Alexandru Oancea
- Full name: Alexandru-Claudiu Oancea
- Born: 25 May 1993 (age 32) Bucharest, Romania
- Height: 1.81 m (5 ft 11+1⁄2 in)
- Weight: 117 kg (18 st 6 lb; 258 lb)

Rugby union career
- Position: Hooker
- Current team: Știința Baia Mare

Youth career
- 2008–12: CS Metrorex București

Senior career
- Years: Team / Apps / (Points)
- 2012–17: Știința Baia Mare / 30 / (15)
- 2017–19: CSM București / 19 / (10)
- 2019–present: Știința Baia Mare / 7 / (0)
- Correct as of 20 April 2020

Provincial / State sides
- Years: Team / Apps / (Points)
- 2014–15: București Wolves / 5 / (0)
- Correct as of 20 April 2020

International career
- Years: Team / Apps / (Points)
- 2014–present: Romania / 1 / (0)
- Correct as of 20 April 2020

= Alexandru Oancea (rugby union) =

Romanian rugby union footballer

Alexandru-Claudiu Oancea (born 25 May 1993) is a Romanian rugby union footballer. He plays as a hooker for professional SuperLiga club Știința Baia Mare.

==Club career==
Oancea started playing rugby in 2008, at 15 years old, signing with Romanian youth club CS Metrorex București on 2 May 2008. After four years with Metrorex, Oancea signed on 25 July 2012 a 5-year contract with SuperLiga side Știința Baia Mare. At the end of his 5-year contract with Baia Mare, Oancea was signed by his hometown side, CSM București. In 2019, following the dissolution of his former club, CSM, he signed once again with Știința Baia Mare.

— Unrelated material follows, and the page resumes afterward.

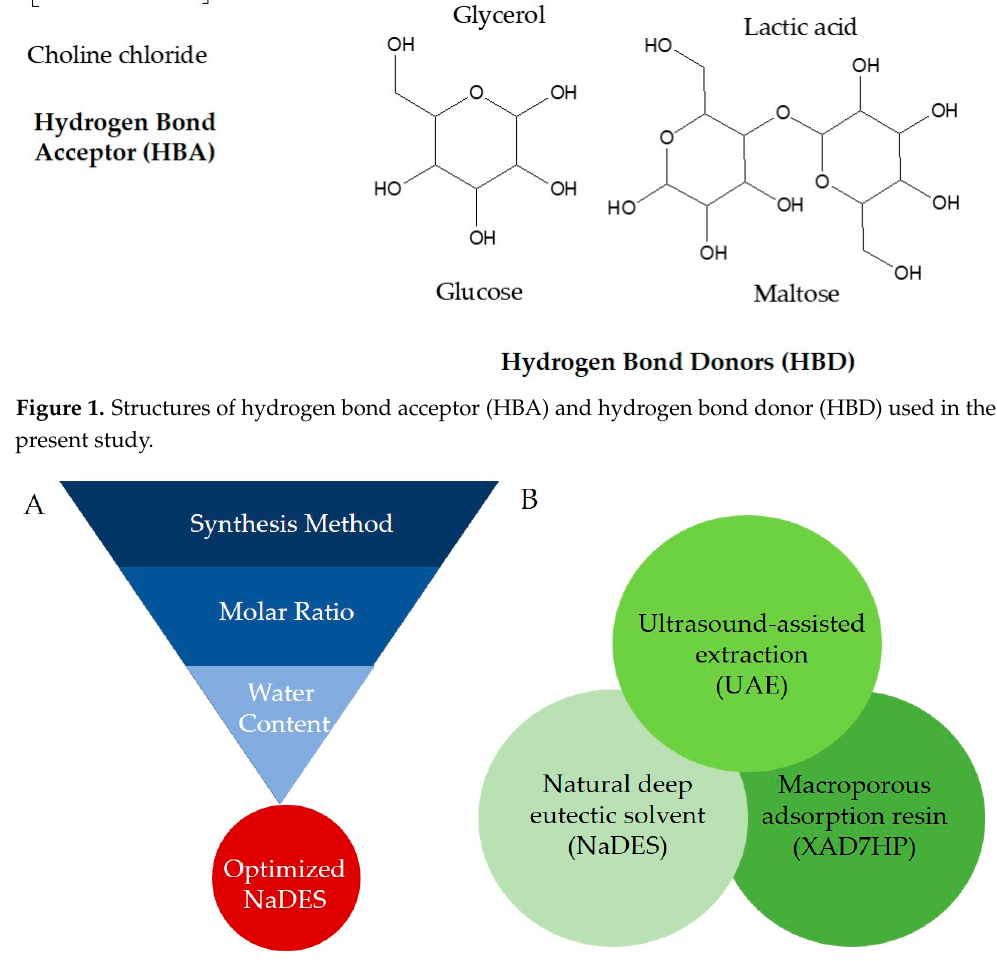
Figure 2. ( A ) General scheme for optimization of NaDES. ( B ) Integration of three key components as a green strategy for flavonoid extraction from oil palm leaves (OPL).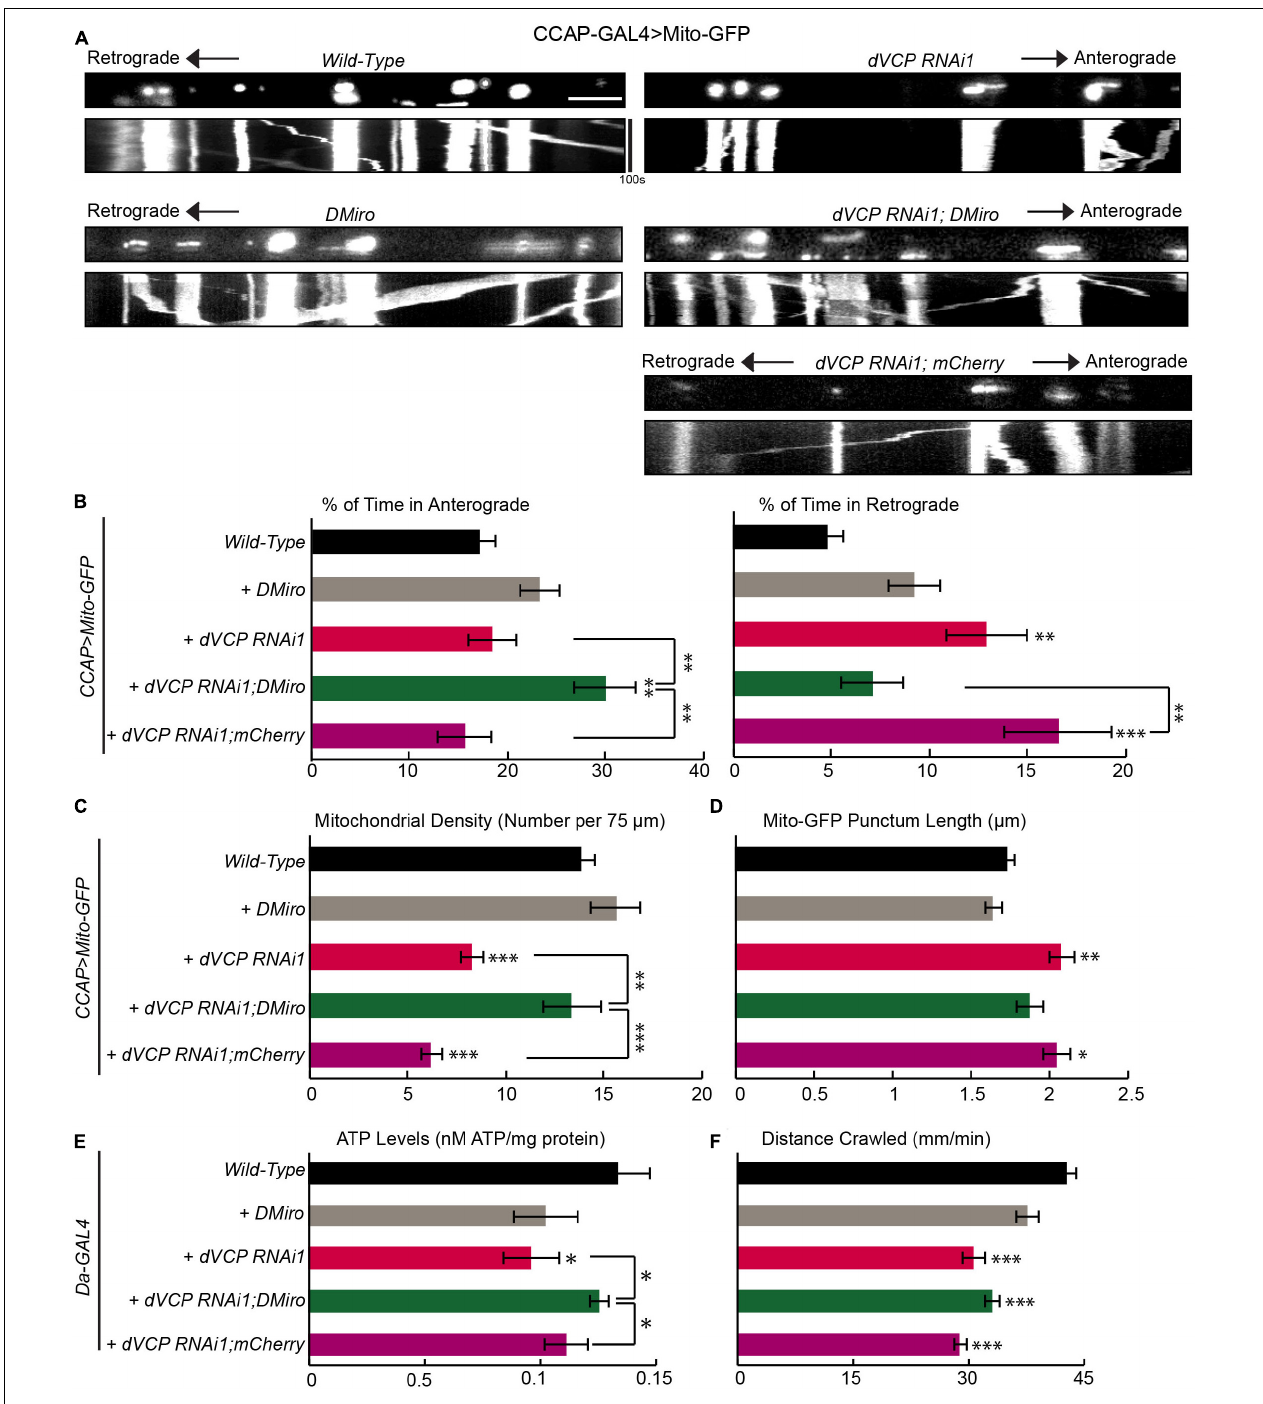
FIGURE 3 | Overexpression of fly Miro rescues defects in mitochondrial transport caused by dVCP RNAi. (A) Mitochondrial movement labeled by Mito-GFP driven by CCAP-GAL4 in representative axons passing segment A3. The first frame of each live-imaging series is shown above a kymograph generated from the movie. (B) The percent of time each mitochondrion spends moving in the anterograde and retrograde directions is determined and averaged ( n = 125–344 mitochondria). (C) The density of mitochondria (number per 75 µ m) is shown ( n = 12–28 axons). (B,C) Two-way ANOVA test reveals a significant difference between DMiro ’s impact on wild-type and on dVCP RNAi for retrograde movement ( P < 0.001) and near significant difference for density ( P = 0.088). (D) The length of each Mito-GFP punctum is quantified and averaged ( n = 125–344 mitochondria). For B–D , 12–28 axons were imaged from 6–12 larvae per genotype. Comparisons with “ CCAP-GAL4 > Mito-GFP, Wild-Type ” (same data as in Figure 1 ) unless otherwise indicated. (E) Quantification of the total ATP level normalized to the protein concentration in third instar larvae ( n = 5–6 larvae). (F) Larval locomotor ability was determined by the average distance in mm crawled in 60 s ( n = 47–75 larvae). For E,F , comparisons with “ Da-GAL4 > Wild-Type ” unless otherwise indicated. Scale bar = 7.5 µ m. * P < 0.05, ** P < 0.01, *** P < 0.001.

===Provincial / State sides===
Oancea was also selected between 2014 and 2015 for the State side assembled to play in the European Cups, namely București Wolves.

==International career==
Oancea is also selected for Romania's national team, the Oaks, making his international debut during the 2014 IRB Nations Cup in a test match against Emerging Ireland.